“Give this to Mr. Squire,” she said, and while the maid gazed stupidly at her, she laughed, half hysterically, and ran up the stairs.
In her room she heard Tommy come in, heard the murmur of the maid’s voice, and then, after a pause longer than she had ever endured, she heard the door close upon him. She waited until she could not hear his footsteps longer—then she walked over to the mirror, and rubbed out the heart.
C. G. POORE.
Book Reviews
Jean Huguenot. By Stephen Vincent Benét. (Henry Holt.)
Flowers in writing are like flowers on a grave: they commemorate death. And Benét’s first novel was a little too prone to floral decoration. In his third book, Jean Huguenot, his work as a stylist is noticeably improved. He still remains all poet in his prose, and, as ever, reads the better for it. Yet he has reached a saner manner of writing that does not overwhelm and cloy as did parts of The Beginning of Wisdom.

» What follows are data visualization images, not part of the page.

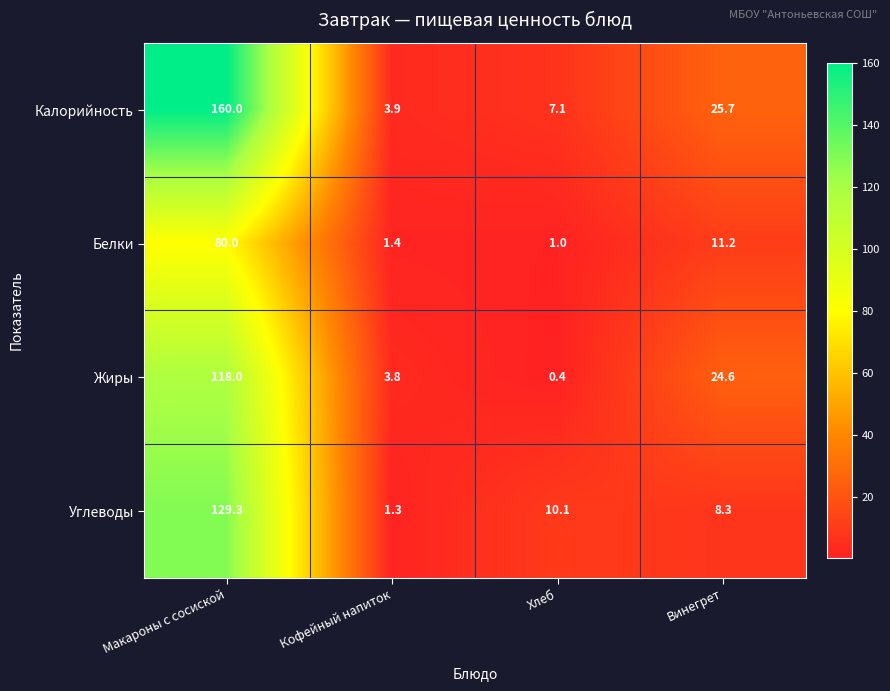

Which series has the widest spread of values?

Калорийность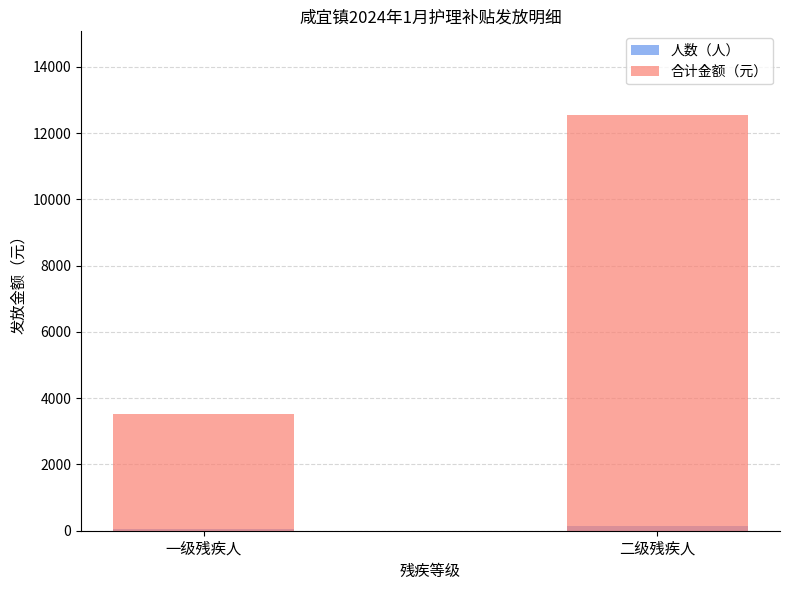

At how many categories does at least one series exceed 2796?

2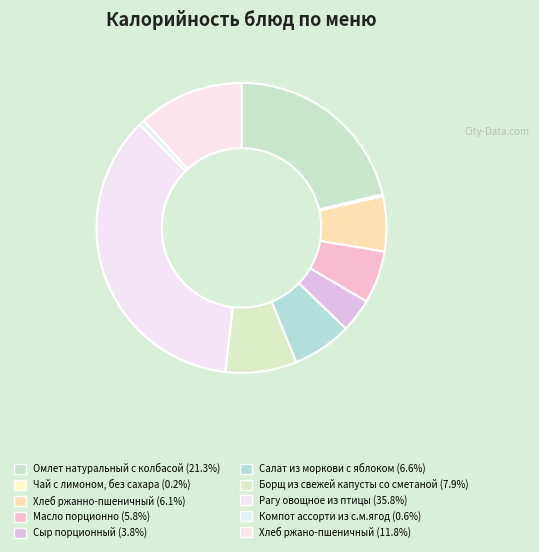

Which slice is the smallest?

Чай с лимоном, без сахара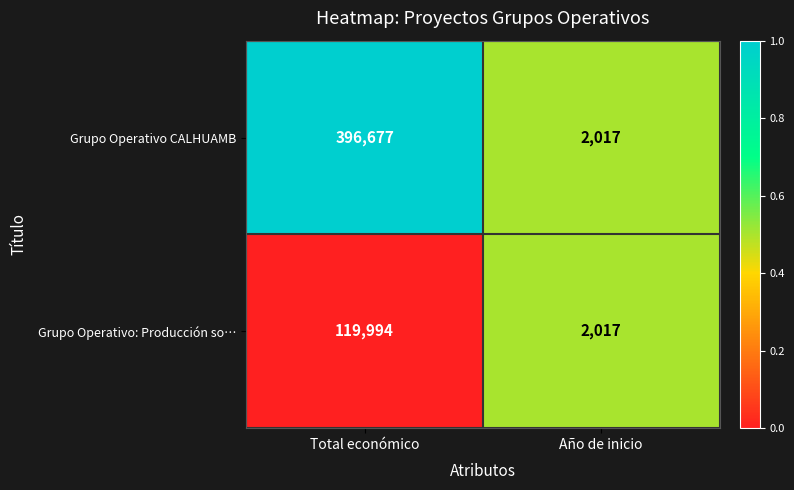

Which series has the widest spread of values?

Grupo Operativo CALHUAMB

Despite mechanical improvement Jean Huguenot marks a lull in the author’s literary progress. You are moved along for two hundred or so pages by glowing language and well-drawn situations. And just when the book has become really enjoyable—well, all pleasure in it begins to subside. You are dropped, like a deflated balloon, into a flat and tasteless completion. Why, oh, why, you say, couldn’t he have given us something else—anything else? The spectacle of Jean Huguenot Ashley turned cocotte is neither appealing nor revolting; it is just plain drab. Perhaps Benét is true to nature in his picture, but—read it and see if it doesn’t affect you in the same fashion. The story is worth while for three-quarters of its course—and then, being so near the end, one might as well finish it, anyway.
J. R. C.
The Florentine Dagger. By Ben Hecht. (Boni & Liveright.)
Ben Hecht is mountebank of words par excellence: their swirling shapes, their sounds, their shifting colors, as he juggles them so adroitly before our bewildered eyes. The subject-matter of his books serves only as a pattern, an excuse for weaving a tapestry of fascinating and often amazing phrases. Whether it is a psychological study in the manner of Dreiser, like Gargoyles, or an all-night detective story, like the present book, is an altogether incidental matter. It is the words that count. That may perhaps explain why Mr. Hecht should suddenly decide to perform before such a bourgeois audience, descending, so to speak, from the Palace to the four-a-day. He evidently realized that the world was quite bored by anything he had to say, but perfectly entranced by the way in which he said it.